Event – Basilea hopes its antifungal fits the mould
Basilea Pharmaceutica has two opportunities this year to steady the ship. Two pivotal trials for the antifungal isavuconazole will read out data in the second half of 2013, leading to a potential launch next year and a chance to unlock a royalty stream forecast to be worth $65m in 2018.
The Roche spin-out put all its eggs in the anti-infectives basket a year ago when it sold off its European approved eczema treatment, Toctino, to GlaxoSmithKline’s Stiefel division, a transaction that topped up cash coffers to the tune of $227m. Its investors now appear to be betting on a win in treating aspergillosis and rare mould infections – shares are up 60% since the beginning of 2013.
|% of market cap||27%|
|Event type||Phase III trial results|
Betting on the pipeline
Switzerland-based Basilea has been treading water for several years after the disaster of failed trials for its antibiotic ceftobiprole, or Zevtera.
Rejection in the US and Europe because of violations of good clinical practices at trial sites run by its partner Johnson & Johnson set back launch of the antibiotic, once reckoned a potential blockbuster, by several years (J&J hands back ceftobiprole to set Basilea free, February 19, 2010). European approval in pneumonia is expected in the fourth quarter.
European launch of Toctino and subsequent US trial success has been a blessing, but Basilea’s willingness to sell off global rights in the wake of that study was a sign of management’s view of its strategic value – as a cash cow to support pipeline development (Toctino beauty is in the eye of the beholder, June 13, 2012).
Thus the readout of the Secure trial in aspergillosis patients and the Vital study in aspergillosis in patients with renal impairment and patients with rare mould infections will show whether the gamble has paid off. Failure would leave the group without an expectation of product revenues from its worldwide partnership with Astellas Pharma.
With SFr344m ($355.3m) at the end of 2012, Basilea is not in immediate need of cash. It recently signed a contract with the US Biomedical Advance Research and Development Authority to help develop the antibiotic BAL30072, and this could see it collect $17m in the next two years. It has the hope of collecting milestones from the Toctino contract – some $74m would be due on US approval, although Stiefel is not expected to file until early 2014.
However, a new source of revenue would be most welcome, and could demonstrate that management can deliver on the pipeline’s promise. Presumably, payments would be due on phase III trial success or on regulatory milestones, ahead of the royalty stream now forecast to begin in 2015.
Trials and tribulations
The Secure trial pits once-daily isavuconazole, now designated an orphan drug in the US, against Pfizer’s Vfend (voriconazole) dosed twice daily in 527 patients, with all-cause mortality at six weeks the primary endpoint, and clinical and mycological response among the secondary endpoints.
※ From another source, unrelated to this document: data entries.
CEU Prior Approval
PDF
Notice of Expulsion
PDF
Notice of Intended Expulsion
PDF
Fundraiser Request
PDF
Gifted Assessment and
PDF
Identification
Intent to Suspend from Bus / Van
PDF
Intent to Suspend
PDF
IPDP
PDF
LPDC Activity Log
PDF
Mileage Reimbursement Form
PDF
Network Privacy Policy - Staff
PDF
It is an intravenous product that like Vfend can be stepped down to an oral dose.
The open-label Vital trial in 150 patients aims to target Vfend’s weaknesses – accumulation in patients with moderate or severe renal impairment who are undergoing an intravenous dosage, and those infected with emerging rare moulds resistant to Vfend. The primary endpoint will be overall outcome evaluated by the trial’s data review committee, based on clinical, mycological and radiological response.
The second half of 2013 promises to be an important one for Basilea, which could progress from being primarily an unlucky drug developer to an accomplished pharma group. But it needs to show that it can succeed with isavuconazole if it wants to sustain the seemingly growing faith of investors.